Instructions to follow:
In the records that follow, the lines from the one containing "Two methods of" to the one containing "CLIMATIC TENDENCY IN SURFACE AIR TEMPERATURE", inclusive, are to be given again exactly.

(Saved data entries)

============================================================

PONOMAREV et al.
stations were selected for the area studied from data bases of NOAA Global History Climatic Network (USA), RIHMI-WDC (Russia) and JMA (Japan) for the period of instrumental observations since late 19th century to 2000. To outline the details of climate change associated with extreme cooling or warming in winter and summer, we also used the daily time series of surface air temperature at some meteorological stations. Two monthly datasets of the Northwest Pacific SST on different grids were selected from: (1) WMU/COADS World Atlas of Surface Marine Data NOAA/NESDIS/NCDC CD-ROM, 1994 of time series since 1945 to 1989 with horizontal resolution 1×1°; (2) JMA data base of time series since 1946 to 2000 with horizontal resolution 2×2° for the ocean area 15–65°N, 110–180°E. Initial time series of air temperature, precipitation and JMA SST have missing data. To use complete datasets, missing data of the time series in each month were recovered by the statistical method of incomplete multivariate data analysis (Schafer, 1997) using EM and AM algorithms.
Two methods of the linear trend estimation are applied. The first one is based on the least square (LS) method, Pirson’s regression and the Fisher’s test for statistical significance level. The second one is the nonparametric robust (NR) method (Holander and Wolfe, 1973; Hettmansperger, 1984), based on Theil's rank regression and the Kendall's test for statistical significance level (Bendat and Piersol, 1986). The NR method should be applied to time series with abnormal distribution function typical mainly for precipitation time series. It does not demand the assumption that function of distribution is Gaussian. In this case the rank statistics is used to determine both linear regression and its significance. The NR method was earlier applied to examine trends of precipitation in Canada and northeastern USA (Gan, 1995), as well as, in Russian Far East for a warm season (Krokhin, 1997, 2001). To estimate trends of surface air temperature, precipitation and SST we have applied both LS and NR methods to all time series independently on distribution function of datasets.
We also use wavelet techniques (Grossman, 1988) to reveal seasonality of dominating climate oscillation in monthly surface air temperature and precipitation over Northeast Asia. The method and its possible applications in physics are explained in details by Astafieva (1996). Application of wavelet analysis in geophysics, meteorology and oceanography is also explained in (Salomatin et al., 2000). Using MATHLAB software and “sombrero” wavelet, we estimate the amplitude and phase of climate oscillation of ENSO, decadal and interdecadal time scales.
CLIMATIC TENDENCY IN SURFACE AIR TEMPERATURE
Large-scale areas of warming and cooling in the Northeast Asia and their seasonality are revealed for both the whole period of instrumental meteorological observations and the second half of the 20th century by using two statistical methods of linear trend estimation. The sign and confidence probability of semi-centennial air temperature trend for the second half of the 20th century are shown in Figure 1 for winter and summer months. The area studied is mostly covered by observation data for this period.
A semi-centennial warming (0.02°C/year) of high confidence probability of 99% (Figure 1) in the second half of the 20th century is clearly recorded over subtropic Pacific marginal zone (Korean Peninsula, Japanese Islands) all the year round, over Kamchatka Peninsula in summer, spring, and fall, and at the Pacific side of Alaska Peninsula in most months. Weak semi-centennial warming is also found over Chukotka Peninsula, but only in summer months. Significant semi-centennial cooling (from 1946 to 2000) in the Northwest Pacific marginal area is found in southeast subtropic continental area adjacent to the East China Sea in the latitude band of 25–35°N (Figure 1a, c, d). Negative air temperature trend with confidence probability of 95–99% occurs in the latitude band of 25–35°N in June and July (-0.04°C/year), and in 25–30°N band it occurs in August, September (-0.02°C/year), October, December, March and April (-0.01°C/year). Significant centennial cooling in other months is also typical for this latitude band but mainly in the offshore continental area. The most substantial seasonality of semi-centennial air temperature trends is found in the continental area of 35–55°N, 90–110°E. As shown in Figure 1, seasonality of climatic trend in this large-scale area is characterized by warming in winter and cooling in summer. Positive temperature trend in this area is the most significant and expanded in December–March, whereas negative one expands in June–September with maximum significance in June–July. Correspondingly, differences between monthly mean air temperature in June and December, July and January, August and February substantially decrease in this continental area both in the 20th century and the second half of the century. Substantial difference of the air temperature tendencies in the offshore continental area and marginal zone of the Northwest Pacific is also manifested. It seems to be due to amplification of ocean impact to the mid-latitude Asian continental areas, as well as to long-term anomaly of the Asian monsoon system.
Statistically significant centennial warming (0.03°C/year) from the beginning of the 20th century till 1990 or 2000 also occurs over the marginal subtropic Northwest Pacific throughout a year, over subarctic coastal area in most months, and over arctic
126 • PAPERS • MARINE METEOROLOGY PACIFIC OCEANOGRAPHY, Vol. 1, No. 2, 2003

============================================================

The answer:
Two methods of the linear trend estimation are applied. The first one is based on the least square (LS) method, Pirson’s regression and the Fisher’s test for statistical significance level. The second one is the nonparametric robust (NR) method (Holander and Wolfe, 1973; Hettmansperger, 1984), based on Theil's rank regression and the Kendall's test for statistical significance level (Bendat and Piersol, 1986). The NR method should be applied to time series with abnormal distribution function typical mainly for precipitation time series. It does not demand the assumption that function of distribution is Gaussian. In this case the rank statistics is used to determine both linear regression and its significance. The NR method was earlier applied to examine trends of precipitation in Canada and northeastern USA (Gan, 1995), as well as, in Russian Far East for a warm season (Krokhin, 1997, 2001). To estimate trends of surface air temperature, precipitation and SST we have applied both LS and NR methods to all time series independently on distribution function of datasets.
We also use wavelet techniques (Grossman, 1988) to reveal seasonality of dominating climate oscillation in monthly surface air temperature and precipitation over Northeast Asia. The method and its possible applications in physics are explained in details by Astafieva (1996). Application of wavelet analysis in geophysics, meteorology and oceanography is also explained in (Salomatin et al., 2000). Using MATHLAB software and “sombrero” wavelet, we estimate the amplitude and phase of climate oscillation of ENSO, decadal and interdecadal time scales.
CLIMATIC TENDENCY IN SURFACE AIR TEMPERATURE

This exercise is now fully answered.